(Exercise material Opens)
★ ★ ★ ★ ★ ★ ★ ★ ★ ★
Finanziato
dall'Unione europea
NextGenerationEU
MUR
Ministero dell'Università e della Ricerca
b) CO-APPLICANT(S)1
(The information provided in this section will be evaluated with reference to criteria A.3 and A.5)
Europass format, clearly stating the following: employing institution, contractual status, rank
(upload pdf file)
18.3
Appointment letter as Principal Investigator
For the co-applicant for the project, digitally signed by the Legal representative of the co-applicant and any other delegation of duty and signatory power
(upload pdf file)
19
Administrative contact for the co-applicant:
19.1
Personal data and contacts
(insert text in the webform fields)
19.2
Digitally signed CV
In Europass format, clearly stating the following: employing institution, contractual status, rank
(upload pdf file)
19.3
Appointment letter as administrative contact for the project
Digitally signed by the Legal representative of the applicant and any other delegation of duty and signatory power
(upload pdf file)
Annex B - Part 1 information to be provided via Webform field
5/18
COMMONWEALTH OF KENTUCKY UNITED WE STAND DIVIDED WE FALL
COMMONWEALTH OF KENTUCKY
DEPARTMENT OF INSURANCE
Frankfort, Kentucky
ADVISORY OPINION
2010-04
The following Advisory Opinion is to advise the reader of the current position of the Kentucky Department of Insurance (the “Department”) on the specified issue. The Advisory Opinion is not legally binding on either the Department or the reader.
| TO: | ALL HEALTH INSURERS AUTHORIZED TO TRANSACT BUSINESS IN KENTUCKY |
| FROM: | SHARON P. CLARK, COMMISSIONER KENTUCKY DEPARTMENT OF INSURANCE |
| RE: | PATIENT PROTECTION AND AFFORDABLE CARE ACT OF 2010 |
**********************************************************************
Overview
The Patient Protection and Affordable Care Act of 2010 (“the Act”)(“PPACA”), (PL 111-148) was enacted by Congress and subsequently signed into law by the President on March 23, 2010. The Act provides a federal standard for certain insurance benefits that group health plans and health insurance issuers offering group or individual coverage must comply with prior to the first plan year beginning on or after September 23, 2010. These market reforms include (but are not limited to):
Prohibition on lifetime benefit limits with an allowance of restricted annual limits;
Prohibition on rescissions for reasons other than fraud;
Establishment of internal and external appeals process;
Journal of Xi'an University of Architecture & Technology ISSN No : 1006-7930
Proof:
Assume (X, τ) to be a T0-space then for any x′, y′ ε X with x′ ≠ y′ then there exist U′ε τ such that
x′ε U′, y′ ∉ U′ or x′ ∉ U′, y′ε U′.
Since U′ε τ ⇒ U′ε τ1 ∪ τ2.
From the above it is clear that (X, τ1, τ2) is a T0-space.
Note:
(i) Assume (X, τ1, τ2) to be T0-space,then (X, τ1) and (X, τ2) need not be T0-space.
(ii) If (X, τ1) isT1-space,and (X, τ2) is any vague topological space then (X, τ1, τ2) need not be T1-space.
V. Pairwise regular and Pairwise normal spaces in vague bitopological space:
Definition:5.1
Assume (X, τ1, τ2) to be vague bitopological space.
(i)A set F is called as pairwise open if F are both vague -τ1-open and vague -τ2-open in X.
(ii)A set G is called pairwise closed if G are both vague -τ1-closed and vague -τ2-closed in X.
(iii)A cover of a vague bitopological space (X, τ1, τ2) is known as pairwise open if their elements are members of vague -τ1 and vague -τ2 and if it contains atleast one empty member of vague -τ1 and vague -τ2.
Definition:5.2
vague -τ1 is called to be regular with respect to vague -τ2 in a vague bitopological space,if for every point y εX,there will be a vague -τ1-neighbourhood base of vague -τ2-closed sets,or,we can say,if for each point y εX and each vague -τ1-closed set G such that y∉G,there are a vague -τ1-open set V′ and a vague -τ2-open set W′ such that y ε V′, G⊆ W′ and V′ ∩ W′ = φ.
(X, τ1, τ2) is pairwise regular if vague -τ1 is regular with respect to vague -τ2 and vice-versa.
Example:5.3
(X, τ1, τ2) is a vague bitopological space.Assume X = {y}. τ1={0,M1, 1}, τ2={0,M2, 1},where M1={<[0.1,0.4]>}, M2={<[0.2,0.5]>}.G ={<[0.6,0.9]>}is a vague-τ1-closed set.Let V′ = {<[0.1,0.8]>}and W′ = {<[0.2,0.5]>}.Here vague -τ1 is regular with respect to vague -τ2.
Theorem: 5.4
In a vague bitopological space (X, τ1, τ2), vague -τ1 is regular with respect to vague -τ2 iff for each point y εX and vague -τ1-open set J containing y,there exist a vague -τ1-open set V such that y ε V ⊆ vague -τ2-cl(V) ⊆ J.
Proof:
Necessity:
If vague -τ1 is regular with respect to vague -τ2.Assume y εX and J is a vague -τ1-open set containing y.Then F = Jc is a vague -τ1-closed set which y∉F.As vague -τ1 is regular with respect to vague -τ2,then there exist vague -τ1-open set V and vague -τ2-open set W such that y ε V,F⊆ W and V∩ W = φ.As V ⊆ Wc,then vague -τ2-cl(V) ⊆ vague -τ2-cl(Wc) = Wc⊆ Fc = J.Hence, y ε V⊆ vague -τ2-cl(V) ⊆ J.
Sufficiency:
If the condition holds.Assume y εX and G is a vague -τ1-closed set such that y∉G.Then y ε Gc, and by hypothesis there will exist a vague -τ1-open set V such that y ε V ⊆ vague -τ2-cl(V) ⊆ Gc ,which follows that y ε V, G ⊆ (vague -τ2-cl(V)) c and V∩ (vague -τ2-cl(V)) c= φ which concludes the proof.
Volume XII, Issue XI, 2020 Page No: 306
(Exercise material Closes)
◆ Brief ◆
Scan the material above for the string "status" and return the lines that hold it.

◆ Response below ◆
Europass format, clearly stating the following: employing institution, contractual status, rank
In Europass format, clearly stating the following: employing institution, contractual status, rank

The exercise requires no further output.